[Saved entries]
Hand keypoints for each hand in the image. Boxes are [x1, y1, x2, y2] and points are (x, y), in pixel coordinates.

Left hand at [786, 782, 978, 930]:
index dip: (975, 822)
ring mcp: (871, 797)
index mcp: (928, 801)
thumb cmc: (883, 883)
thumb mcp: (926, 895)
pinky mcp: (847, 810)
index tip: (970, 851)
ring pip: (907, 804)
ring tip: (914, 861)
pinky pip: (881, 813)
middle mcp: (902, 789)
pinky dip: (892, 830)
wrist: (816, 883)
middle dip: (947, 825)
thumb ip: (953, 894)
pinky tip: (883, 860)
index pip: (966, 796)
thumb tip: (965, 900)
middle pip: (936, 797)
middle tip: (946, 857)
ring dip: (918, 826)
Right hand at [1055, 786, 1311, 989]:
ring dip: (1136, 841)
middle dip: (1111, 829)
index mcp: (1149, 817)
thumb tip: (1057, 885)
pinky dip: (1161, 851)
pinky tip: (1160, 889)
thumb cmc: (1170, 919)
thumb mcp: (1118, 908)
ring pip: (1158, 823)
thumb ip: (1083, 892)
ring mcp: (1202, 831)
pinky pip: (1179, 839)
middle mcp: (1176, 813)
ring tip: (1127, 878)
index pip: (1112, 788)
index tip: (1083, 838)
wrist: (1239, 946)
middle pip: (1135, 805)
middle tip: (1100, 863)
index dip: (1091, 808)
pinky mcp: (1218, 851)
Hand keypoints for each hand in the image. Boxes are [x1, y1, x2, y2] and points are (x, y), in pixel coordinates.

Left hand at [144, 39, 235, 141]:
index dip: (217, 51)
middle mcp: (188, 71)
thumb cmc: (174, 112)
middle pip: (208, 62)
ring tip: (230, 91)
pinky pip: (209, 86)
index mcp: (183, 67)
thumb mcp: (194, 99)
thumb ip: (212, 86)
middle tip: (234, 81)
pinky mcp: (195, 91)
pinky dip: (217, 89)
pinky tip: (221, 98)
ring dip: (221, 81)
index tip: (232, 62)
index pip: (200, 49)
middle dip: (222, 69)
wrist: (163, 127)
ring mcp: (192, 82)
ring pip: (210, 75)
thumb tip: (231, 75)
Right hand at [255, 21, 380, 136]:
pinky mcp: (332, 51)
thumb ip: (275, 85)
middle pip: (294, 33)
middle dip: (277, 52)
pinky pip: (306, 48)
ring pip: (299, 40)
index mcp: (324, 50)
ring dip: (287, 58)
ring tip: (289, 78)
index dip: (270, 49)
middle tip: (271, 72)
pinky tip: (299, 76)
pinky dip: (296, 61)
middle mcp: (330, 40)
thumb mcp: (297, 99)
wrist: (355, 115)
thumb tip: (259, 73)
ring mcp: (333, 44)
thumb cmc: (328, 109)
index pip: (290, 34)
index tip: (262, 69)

■ **The task**
Your answer must be an exact copy of every entry above.

■ **Solution**
Hand keypoints for each hand in the image. Boxes are [x1, y1, x2, y2] and points are (x, y), in pixel coordinates.

Left hand at [786, 782, 978, 930]:
index dip: (975, 822)
ring mcp: (871, 797)
index mcp: (928, 801)
thumb cmc: (883, 883)
thumb mcp: (926, 895)
pinky mcp: (847, 810)
index tip: (970, 851)
ring pip: (907, 804)
ring tip: (914, 861)
pinky pip: (881, 813)
middle mcp: (902, 789)
pinky dip: (892, 830)
wrist: (816, 883)
middle dip: (947, 825)
thumb ip: (953, 894)
pinky tip: (883, 860)
index pip: (966, 796)
thumb tip: (965, 900)
middle pip: (936, 797)
middle tip: (946, 857)
ring dip: (918, 826)
Right hand at [1055, 786, 1311, 989]:
ring dip: (1136, 841)
middle dip: (1111, 829)
index mcp: (1149, 817)
thumb tip: (1057, 885)
pinky dip: (1161, 851)
pinky tip: (1160, 889)
thumb cmc: (1170, 919)
thumb mcp: (1118, 908)
ring pip: (1158, 823)
thumb ip: (1083, 892)
ring mcp: (1202, 831)
pinky pip: (1179, 839)
middle mcp: (1176, 813)
ring tip: (1127, 878)
index pip: (1112, 788)
index tip: (1083, 838)
wrist: (1239, 946)
middle pip: (1135, 805)
middle tip: (1100, 863)
index dip: (1091, 808)
pinky mcp: (1218, 851)
Hand keypoints for each hand in the image. Boxes are [x1, y1, x2, y2] and points are (x, y), in pixel coordinates.

Left hand at [144, 39, 235, 141]:
index dip: (217, 51)
middle mcp: (188, 71)
thumb cmc: (174, 112)
middle pip: (208, 62)
ring tip: (230, 91)
pinky pip: (209, 86)
index mcp: (183, 67)
thumb mcp: (194, 99)
thumb ip: (212, 86)
middle tip: (234, 81)
pinky mcp: (195, 91)
pinky dip: (217, 89)
pinky tip: (221, 98)
ring dip: (221, 81)
index tip: (232, 62)
index pip: (200, 49)
middle dip: (222, 69)
wrist: (163, 127)
ring mcp: (192, 82)
ring pip: (210, 75)
thumb tip: (231, 75)
Right hand at [255, 21, 380, 136]:
pinky mcp: (332, 51)
thumb ip: (275, 85)
middle pip: (294, 33)
middle dip: (277, 52)
pinky pip: (306, 48)
ring pip: (299, 40)
index mcp: (324, 50)
ring dip: (287, 58)
ring tip: (289, 78)
index dip: (270, 49)
middle tip: (271, 72)
pinky tip: (299, 76)
pinky dip: (296, 61)
middle mcp: (330, 40)
thumb mcp: (297, 99)
wrist: (355, 115)
thumb tip: (259, 73)
ring mcp: (333, 44)
thumb cmc: (328, 109)
index pip: (290, 34)
index tip: (262, 69)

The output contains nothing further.